■ Exercise text

•••

André Draszik Nov. 21, 2019, 8:27 p.m.
On Thu, 2019-11-14 at 14:21 +0000, André Draszik wrote:
> The wget / http fetcher currently doesn't support fetching
> assets attached to releases on private GitHub repositories,

Any thoughts or comments on this patch?

Cheers,
Andre'

> i.e. release artefacts like
>     https://github.com/<user>/<project>/releases/download/v1.0.0/asset1.txt
> 
> Those are special, in that HTTP basic auth is not used / possible
> on the URL as seen in the GitHub UI, but instead the GitHub API
> must be used for downloading (which does support HTTP basic auth)
> where the URL will be different.
> 
> To be able to access the GitHub API, opportunistic authentication
> (auth-no-challenge) needs to be enabled. Then the API needs to
> be queried for the real URL of the file to be downloaded, and
> finally application/octet-stream must be specified explicitly.
> 
> Note that there is a slight difference in the location of the
> REST API endpoints between GitHub.com and GitHub Enterprise.
> 
>     https://developer.github.com/v3/repos/releases/
>     https://developer.github.com/enterprise/2.19/v3/enterprise-admin/
> 
> As it's impossible to determine if a repository is on GitHub
> or not (considering GitHub Enterprise), and even more so if a
> repository is private or not, a new flag is introduced that
> should be set to "1" - "github_private_asset", e.g.
> 
>     SRC_URI = "https://github.com/<user>/<project>/releases/download/v1.0.0/asset1.txt;github_private_asset=1"
> 
> Some notes:
> * --auth-no-challenge is added unconditionally because we know
>   username / password will definitely be needed, and they are
>   likely to be specified in ~/.netrc, rather than in the recipe
> * the release information returned looks sth like:
> [
>     {
>         ...
>         "assets": [
>             {
>                 ...
>                 "browser_download_url": "https://github.com/<user>/<project>/releases/download/v1.0.0/asset1.txt",
>                 "url": "https://api.github.com/repos/<user>/<project>/releases/assets/16146291",
>                 ...
>             },
>             ...
>         ],
>         ...
>     },
>     ...

•••

■ Extracted data
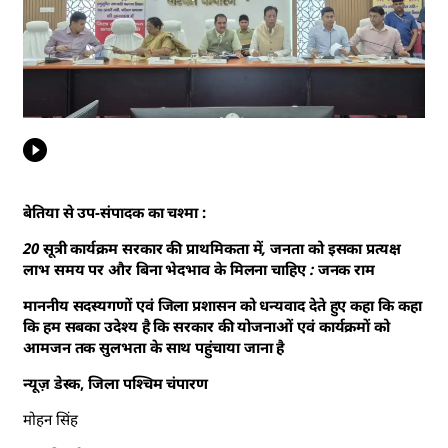
बेतिया से उप-संपादक का चश्मा :
20 सूत्री कार्यक्रम सरकार की प्राथमिकता में, जनता को इसका प्रत्यक्ष
लाभ समय पर और बिना भेदभाव के मिलना चाहिए : जनक राम
माननीय सदस्यगणों एवं जिला प्रशासन को धन्यवाद देते हुए कहा कि कहा
कि हम सबका उदेश्य है कि सरकार की योजनाओं एवं कार्यक्रमों को
आमजन तक सुलभता के साथ पहुंचाया जाना है
न्यूज़ डेस्क, जिला पश्चिम चंपारण
मोहन सिंह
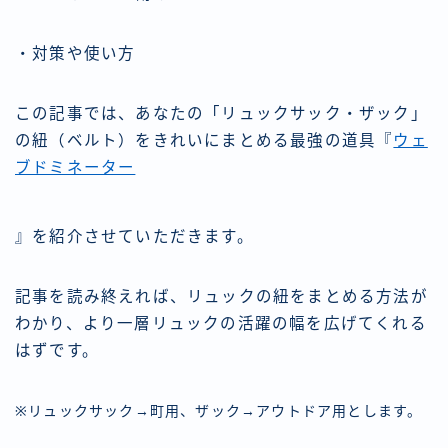
・対策や使い方
この記事では、あなたの「リュックサック・ザック」
の紐（ベルト）をきれいにまとめる最強の道具『
ウェ
ブドミネーター
』を紹介させていただきます。
記事を読み終えれば、リュックの紐をまとめる方法が
わかり、より一層リュックの活躍の幅を広げてくれる
はずです。
※リュックサック→町用、ザック→アウトドア用とします。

•••

■ Tasks
**a.** Update the patch email from "Any thoughts or" up to and including "will be different.", putting "basic authentication" in place of "HTTP basic auth".
**b.** Write what comes next in the patch email about fetching private GitHub release assets, starting right after its last line.
The rows come from a different source than the patch email.

■ Answers to the problems
**a.**
Any thoughts or comments on this patch?

Cheers,
Andre'

> i.e. release artefacts like
>     https://github.com/<user>/<project>/releases/download/v1.0.0/asset1.txt
> 
> Those are special, in that basic authentication is not used / possible
> on the URL as seen in the GitHub UI, but instead the GitHub API
> must be used for downloading (which does support basic authentication)
> where the URL will be different.

**b.**
> ]
>   hence we need to pass -O to wget to explicitly download using
>   the original name
> * this has been tested with github.com and GitHub Enterprise on
>   private repositories, with and without PREMIRRORS
> 
> Signed-off-by: André Draszik <git@andred.net>
> ---
>  lib/bb/fetch2/wget.py | 90 ++++++++++++++++++++++++++++++++++++++++---
>  1 file changed, 85 insertions(+), 5 deletions(-)
> 
> diff --git a/lib/bb/fetch2/wget.py b/lib/bb/fetch2/wget.py
> index 725586d2..90aa9b19 100644
> --- a/lib/bb/fetch2/wget.py
> +++ b/lib/bb/fetch2/wget.py
> @@ -4,6 +4,12 @@ BitBake 'Fetch' implementations
>  Classes for obtaining upstream sources for the
>  BitBake build tools.
>  
> +Supported SRC_URI options are:
> +
> +- github_private_asset
> +   Whether or not the URI is pointing to a release artefact
> +   in a private GitHub repository. The default is no.
> +
>  """
>  
>  # Copyright (C) 2003, 2004  Chris Larson
> @@ -23,11 +29,13 @@ import bb.progress
>  import socket
>  import http.client
>  import urllib.request, urllib.parse, urllib.error
> +import json
>  from   bb.fetch2 import FetchMethod
>  from   bb.fetch2 import FetchError
>  from   bb.fetch2 import logger
>  from   bb.fetch2 import runfetchcmd
>  from   bb.fetch2 import FetchConnectionCache
> +from   bb.fetch2 import uri_replace
>  from   bb.utils import export_proxies
>  from   bs4 import BeautifulSoup
>  from   bs4 import SoupStrainer
> @@ -78,6 +86,8 @@ class Wget(FetchMethod):
>          if not ud.localfile:
>              ud.localfile = d.expand(urllib.parse.unquote(ud.host + ud.path).replace("/", "."))
>  
> +        ud.github_private = ud.parm.get("github_private_asset","0") == "1"
> +
>          self.basecmd = d.getVar("FETCHCMD_wget") or "/usr/bin/env wget -t 2 -T 30 --passive-ftp --no-check-
> certificate"
>  
>      def _runwget(self, ud, d, command, quiet, workdir=None):
> @@ -93,15 +103,85 @@ class Wget(FetchMethod):
>  
>          fetchcmd = self.basecmd
>  
> -        if 'downloadfilename' in ud.parm:
> +        uri = ud.url.split(";")[0]
> +        gh_asset_uri = None
> +
> +        if (ud.user and ud.pswd) or ud.github_private:
> +            fetchcmd += " --auth-no-challenge"
> +            if ud.user and ud.pswd:
> +                fetchcmd += " --user=%s --password=%s" % (ud.user, ud.pswd)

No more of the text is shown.